Only three hitters with a better-than-average batting average! The fact that the Yankees scored the most runs in the American League shows that batting average really doesn't matter in terms of run production, which analytics has been telling us for years. But maybe that should come with an asterisk—maybe it doesn't matter in the regular season. Billy Beane's famous quote that "my **** doesn't work in the playoffs," validated by the 2-11 record in playoff series under Beane, might be more important and truer than we thought.

The Yankees were just 15th in batting average in MLB, but first in home runs. The Astros and Phillies were no slouches in the home run department, at 4th and 6th, but both had better team averages than the Yankees.

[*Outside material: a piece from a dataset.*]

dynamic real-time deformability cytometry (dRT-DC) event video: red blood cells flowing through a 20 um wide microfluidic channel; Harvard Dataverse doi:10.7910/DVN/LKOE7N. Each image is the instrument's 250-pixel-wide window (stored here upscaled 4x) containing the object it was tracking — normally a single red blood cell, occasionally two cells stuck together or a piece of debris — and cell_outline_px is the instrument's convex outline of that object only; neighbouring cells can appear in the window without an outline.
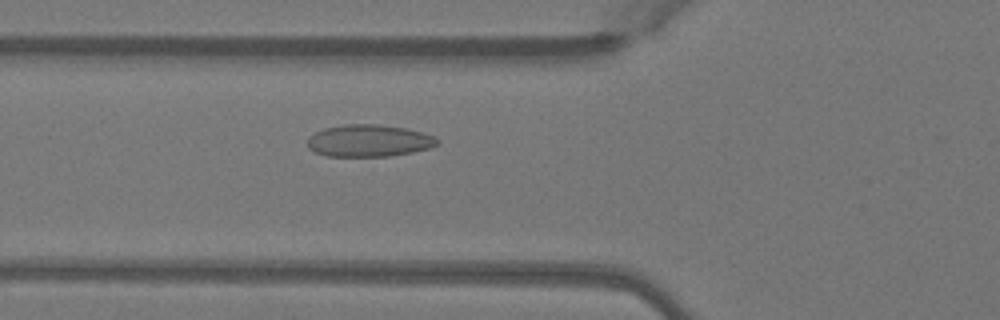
{"species": "Egyptian fruit bat (a non-hibernating species)", "species_latin": "Rousettus aegyptiacus", "temperature_condition": "warm", "stored_images_in_passage": 50, "camera_frame_rate_fps": 3000, "um_per_image_px": 0.085, "animal": {"sex": "female"}, "frame": {"image": 1, "passage_image": 19, "time_ms": 6.0, "image_size_px": [1000, 320], "cell_outline_px": [[440, 140], [432, 148], [392, 156], [328, 156], [316, 152], [308, 148], [308, 136], [324, 128], [344, 124], [376, 124], [404, 128], [424, 132], [436, 136]], "centroid_in_image_um": [31.39, 11.96], "position_along_channel_um": 94.4, "area_um2": 24.39}}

Again, this is just more proof that analytics is correct when it comes to the regular season. But perhaps there hasn't been enough analysis done on what kinds of teams actually win in the playoffs. When Billy Beane said it was his job to get the Athletics to the playoffs, it was understandable—they were a low-budget team, and just making it was enough. The Yankees consistently have one of the highest payrolls in the sport, and—spoiled as it sounds—making the playoffs 10 of 13 years while only reaching one World Series is just not good enough.

In short, bad luck absolutely plays a part, but the Yankees front office should take a measure of the blame here. For all the money spent, they continue to produce offenses that are humiliated in the playoffs, and it's only getting worse.